INSTRUCTION: Examine the records and identify each line that includes the string "nejčastějších". Copy those lines.

(INPUT RECORDS begins)

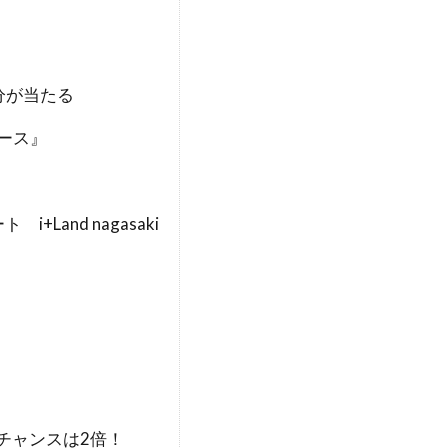
分が当たる
ース』
Land nagasaki
チャンスは2倍！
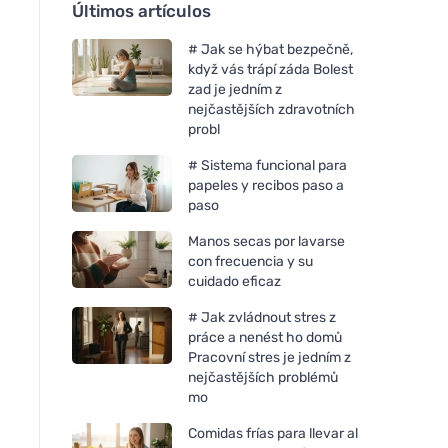
Últimos artículos
# Jak se hýbat bezpečně,
když vás trápí záda Bolest
zad je jedním z
nejčastějších zdravotních
probl
# Sistema funcional para
papeles y recibos paso a
paso
Manos secas por lavarse
con frecuencia y su
cuidado eficaz
# Jak zvládnout stres z
práce a nenést ho domů
Pracovní stres je jedním z
nejčastějších problémů
mo
Comidas frías para llevar al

(INPUT RECORDS ends)

YOUR RESPONSE:
nejčastějších zdravotních
nejčastějších problémů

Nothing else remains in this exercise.